Also, the network connection is now a teenager.
The Sandwich Protocol is Built on Spaghetti Code
A developer working for a major food delivery application has dropped a memo, not into the company intranet, but onto a public confession forum. The developer details what most users already suspected; the entire corporate logistics platform is less like a Swiss watch and more like a stack of damp napkins. The confession suggests the system is held together with aggressive deadlines and code that is, charitably speaking, technical debt on a grand scale.
The core problem is not malice; it is simply that the food delivery application has too many deadlines and not enough time to make anything that is actually clean. This is the Silicon Valley equivalent of trying to organize a ten thousand square foot warehouse with a single intern. The company is trying very hard and failing spectacularly to make their platform work correctly and ethically; the developer’s plea, found on an old Reddit thread, mostly confirms the order you received was thirty minutes late because of a deeply nested SQL query somewhere in Phoenix. The engineering team has essentially reached the point of benevolent incompetence, a classic management strategy.
Network Protocol Turns Thirty, Still Living in Mother's Basement
The internet’s long awaited replacement for its address system, IPv6, is celebrating its thirtieth birthday. The networking protocol has been the focus of numerous corporate transition memos since 1995. Despite three decades of planning, it still has not managed to secure full adoption, spending most of its time in a state of perpetually pending integration. The Register notes the anniversary, confirming that the digital world’s plan for an unlimited future of addresses remains stuck in a very cramped IPv4 shared apartment.
The tech world has decided to hold a small party for it in a poorly lit server closet anyway, complete with a cake shaped like a hexadecimal string. The lack of urgency surrounding its deployment suggests that the entire project has been classified as a "long-term strategic initiative" by the department that also handles the broken water cooler.
Parental Controls Are Just Stealth HR Policy
A new report details the truly insidious nature of parental controls; they are apparently not designed to protect children from the internet, but rather to protect the companies that provide them from liability. The entire concept functions as a way for platform owners to offload the messy problem of child safety.

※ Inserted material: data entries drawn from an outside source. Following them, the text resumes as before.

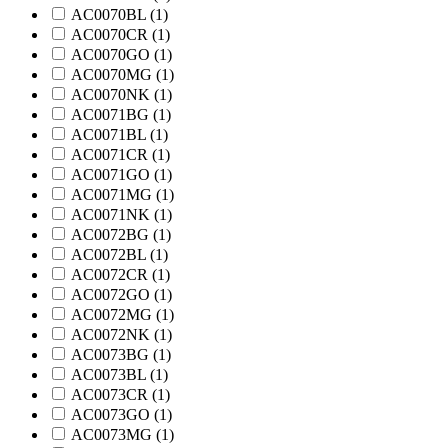
AC0070BL (
1
)
AC0070CR (
1
)
AC0070GO (
1
)
AC0070MG (
1
)
AC0070NK (
1
)
AC0071BG (
1
)
AC0071BL (
1
)
AC0071CR (
1
)
AC0071GO (
1
)
AC0071MG (
1
)
AC0071NK (
1
)
AC0072BG (
1
)
AC0072BL (
1
)
AC0072CR (
1
)
AC0072GO (
1
)
AC0072MG (
1
)
AC0072NK (
1
)
AC0073BG (
1
)
AC0073BL (
1
)
AC0073CR (
1
)
AC0073GO (
1
)
AC0073MG (
1
)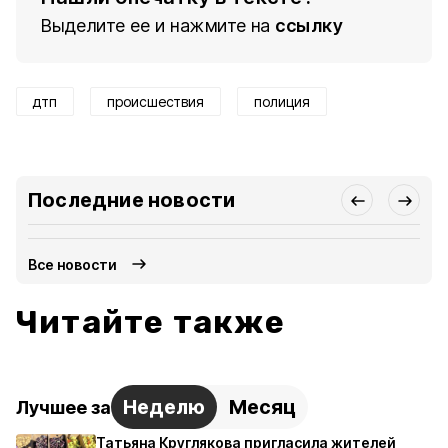
Выделите ее и нажмите на
ссылку
дтп
происшествия
полиция
Последние новости
Все новости
Читайте также
Неделю
Месяц
Лучшее за
Татьяна Круглякова пригласила жителей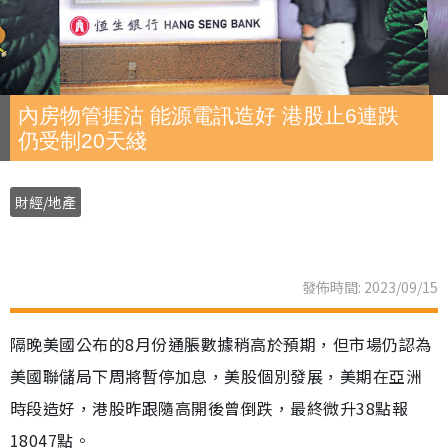
內房物管捱沽 能源電訊造好 港股止6連跌
仍受制20天綫
財經/地產
發佈時間: 2023/09/15
隔晚美國公布的8月份通脹數據稍高於預期，但市場仍認為
美國聯儲局下周將暫停加息，美股個別發展，美期在亞洲
時段造好，港股昨跟隨高開後曾倒跌，最終微升38點報
18047點。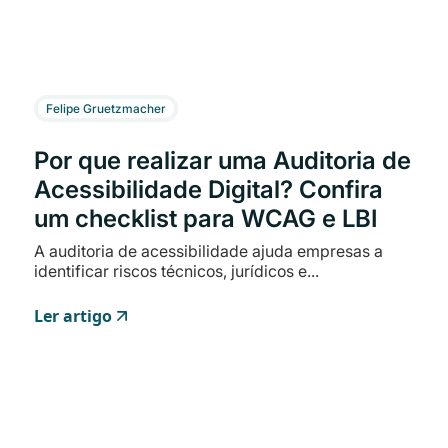
Felipe Gruetzmacher
Por que realizar uma Auditoria de
Acessibilidade Digital? Confira
um checklist para WCAG e LBI
A auditoria de acessibilidade ajuda empresas a
identificar riscos técnicos, jurídicos e...
Ler artigo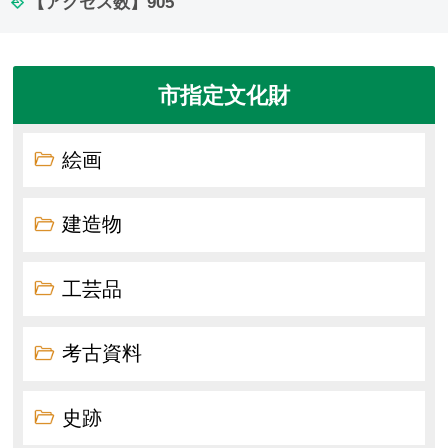
【アクセス数】
905
市指定文化財
絵画
建造物
工芸品
考古資料
史跡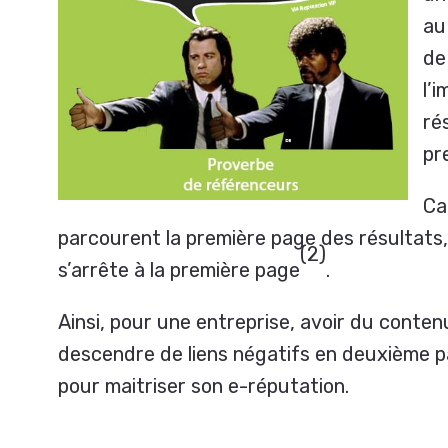
au
de
l’
ré
pr
Ca
parcourent la première page des résultats,
(2)
s’arrête à la première page
.
Ainsi, pour une entreprise, avoir du conten
descendre de liens négatifs en deuxième p
pour maitriser son e-réputation.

This makes the feature less of a helpful tool for families and more of an automated legal waiver. Essentially, a major platform has outsourced its compliance department to whichever overworked parent accidentally clicked 'Agree' in the onboarding process. The platforms are now asking users to self-regulate because firing their own internal moderators was cheaper.
Briefs
- GitHub Issue Tracker: Terminal developer Ghostty has created a system where users cannot create issues directly. It’s the digital equivalent of putting a sign on the complaints box that says "Do Not Touch" for maximum efficiency.
- Tesla Sales: Elon Musk's Tesla has recorded its second yearly sales decline, falling by nine percent in 2025; they blamed the drop on a temporary supply chain issue that was actually just people realizing they don't want a yoke steering wheel.
- Public Domain Day: Another year, another mandatory celebration of intellectual property expiration. Standard Ebooks released its annual list, confirming that all those dusty books on your shelf are now free, like all that outdated software in your legacy codebase.
INFRASTRUCTURE & ETHICS AWARENESS TRAINING (MANDATORY)
Your food delivery order is 45 minutes late. According to the developer confession, what is the most likely root cause?
After 30 years, what is IPv6's primary function in the annual company budget meeting?
The underlying function of a platform's 'Parental Controls' feature is most similar to which corporate department?
// DEAD INTERNET THEORY 823
Wait, Ghostty is actively making it harder to report bugs. That is not a bug; that is a feature. We should pitch that to management as "Proactive Technical Debt Management." I can see the deck now.
POSSE, IndieWeb, plain text accounting. This is a massive decentralization play. We are going to unbundle all the tech monopolies with 1990s HTML. Fund this, not that Web3 nonsense.
Thirty years of IPv6. Thirty. I wrote a memo about this when I was still using Netscape. We are so bad at this. We still cannot ship the replacement for an infrastructure component that is actively exhausting itself.